Review: Death in Paris by Emilia Bernhard
By Janet WebbOctober 12, 2018
Death in Paris by Emilia Bernhard is a charming series debut featuring two American sleuths in modern day Paris.
Armchair travelers will revel in Emilia Bernhard’s debut mystery Death in Paris, the first in her new series. Rachel Levis is an American: she came to Paris as a student when she was in her early twenties and decades later she’s still there. The ambiance is believable, grounding the story in reality. A middle-aged couple shares a breakfast of croissants and talks over the news: “Edgar Bowen died in his soup,” says Rachel. Her husband Alan corrects her, “His sleep, you mean.”
“No, his soup. It says here in the nécrologie.” Rachel rattled the pages of Le Monde at him across the table, then read aloud, “‘Monsieur Bowen died, dining alone at home yesterday, after falling facedown into his soup.’”
Alan points out that the two of them only care because “he’s also an expat” who “had died in a laugh-worthy way!”
Rachel returned to the paper, hoping her face expressed disdainful hauteur.
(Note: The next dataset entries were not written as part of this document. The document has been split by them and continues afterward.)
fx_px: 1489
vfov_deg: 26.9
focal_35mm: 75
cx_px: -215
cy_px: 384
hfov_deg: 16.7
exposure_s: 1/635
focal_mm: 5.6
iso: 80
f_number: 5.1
She would tell Magda when they met later. Her best friend would grasp the significance of the news.
Unlike Alan, Magda knows that Edgar Bowen was Rachel’s “first grown-up relationship,” and that they were together for two years. Magda remembers him fondly: “‘He was kind; he was thoughtful. I remember him as gracious.’” The friends decide to attend Alan’s funeral. One of the pleasures of Death in Paris is its reverence for classic mystery tropes, like a gathering of friends, families, and foes at a funeral. While there, Rachel overhears someone talking about Edgar’s death.
“I was told he was found facedown in the bowl.” She shook her head. “His hand was only a centimeter or two from knocking over a bottle of good rosé.
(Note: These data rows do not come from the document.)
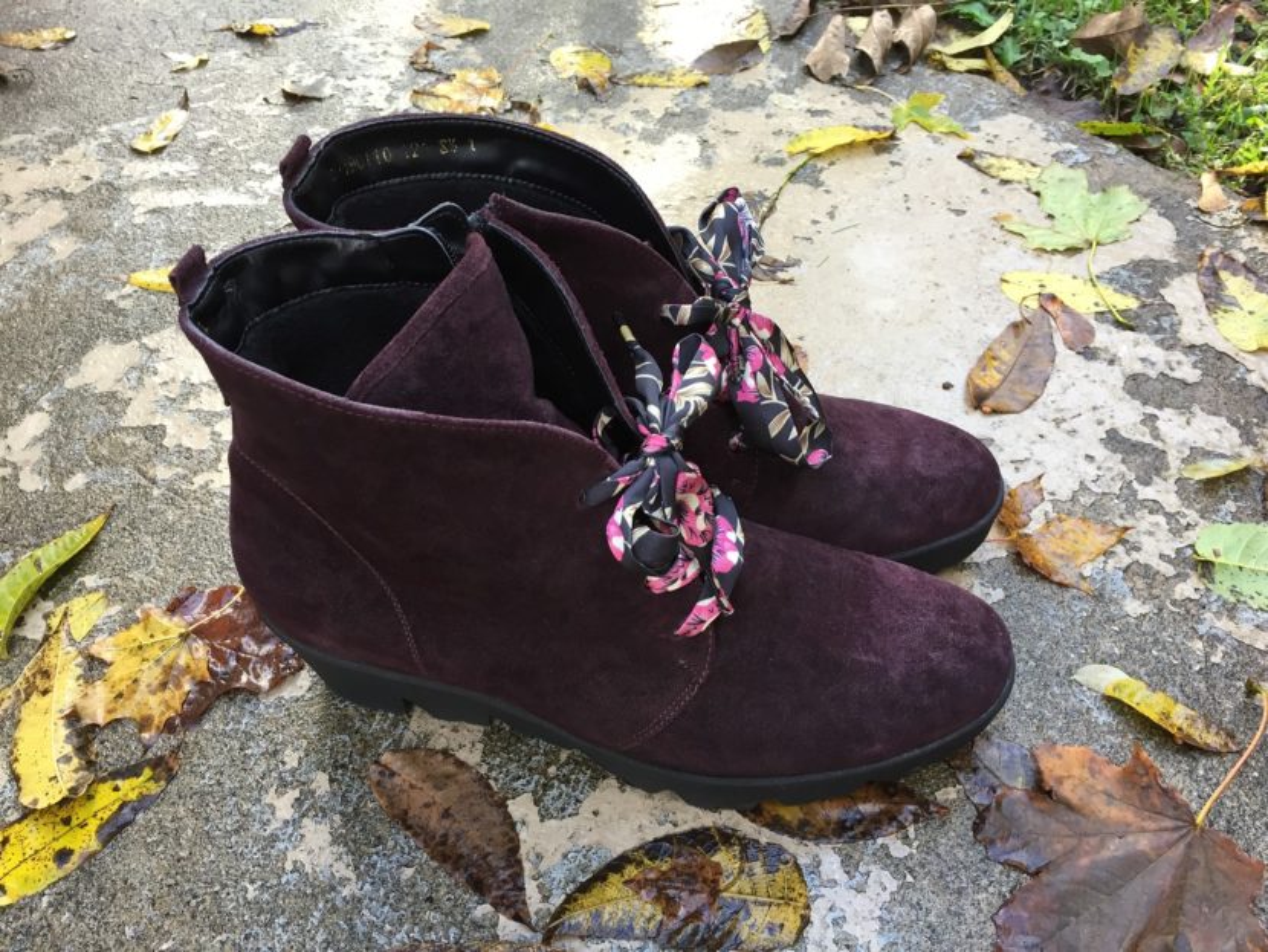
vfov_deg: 48.3
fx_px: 1063
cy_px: 476
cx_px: 634
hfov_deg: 61.6
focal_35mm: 29
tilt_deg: -47.7
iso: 32
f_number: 2.2
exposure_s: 1/40
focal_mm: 4.15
Rachel gasped involuntarily, then looked studiedly away, hoping the women hadn’t noticed.
Why would something as innocuous as a bottle of rosé wine at Edgar’s last dinner make Rachel think that her old friend’s death might not have been natural? Rachel knows that Edgar “didn’t just have a mild dislike of it; he had a real, determined antipathy.” A reader might think a person’s tastes in wine could change over the years, but Rachel is dogged in her suspicion.
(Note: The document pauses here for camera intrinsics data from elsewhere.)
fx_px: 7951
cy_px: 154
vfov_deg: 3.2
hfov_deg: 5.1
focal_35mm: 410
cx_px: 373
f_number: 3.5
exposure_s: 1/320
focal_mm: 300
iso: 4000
After a funeral comes another set piece: the reading of the will. Rachel receives a call from the law office of Cabinet Martin Frères; they tell her “Monsieur Bowen has made you a bequest in his will, and we are calling to ask if you would be able to attend the reading of that will at his apartment on Monday.” Try and keep Rachel away! She had never been to a will reading—she had “always imagined that they would be a cross between mystery clichés and the scene in Middlemarch where Mr. Featherstone’s will is read.” Rachel is asked to catalog Bowen’s extensive library so that his main beneficiary, his son David, can “decide its fate.” She is to receive the book of her choice for undertaking this task. During the reading Rachel carefully monitors everyone’s reaction to their bequests—the former wife, the son, the current girlfriend, the young assistant—and what she sees confirms her belief that Bowen’s death was no accident.
Rachel decides it’s time to confer with Magda. The budding sleuths meet in restaurants, bars, and shopping galleries; Bernhard brings them all to life. Google their favorite establishment, Bistrot Vivienne, and there it is, complete with a four-star rating. Their dogged pursuit of the truth is fueled by coffee, tea, hot chocolate, and pastries, as they try not to freeze in the chilly month of January.
Bernhard’s homages to other authors are woven through the story. The literary references increase the pleasure of watching the partners doggedly pursue their theories, no matter how unlikely. Magda quotes Sherlock Holmes.
‘“When you have eliminated the impossible,’” Magda said in the voice she used for quotations, ‘“whatever remains, however improbable, must be the truth.’”
“But we haven’t eliminated the impossible,” Rachel pointed out, thinking that in any case Sherlock Holmes’s assertion was ridiculous. Many improbable solutions were unlikely to be true.
The death count mounts and Rachel and Magda’s amateur inquiries turn deadly serious. Watching them unravel minuscule clues is a testament to their doggedness, observation, and determination. Perhaps Magda isn’t too off-base when she says they could be “’like Holmes and Watson, or Commissario Brunetti and Vianello, or—or those other two—’” “’Nick and Nora Charles.’” Death in Paris is a classic mystery, set in a fascinating city: readers will look forward to Bernhard’s next Parisian-set story.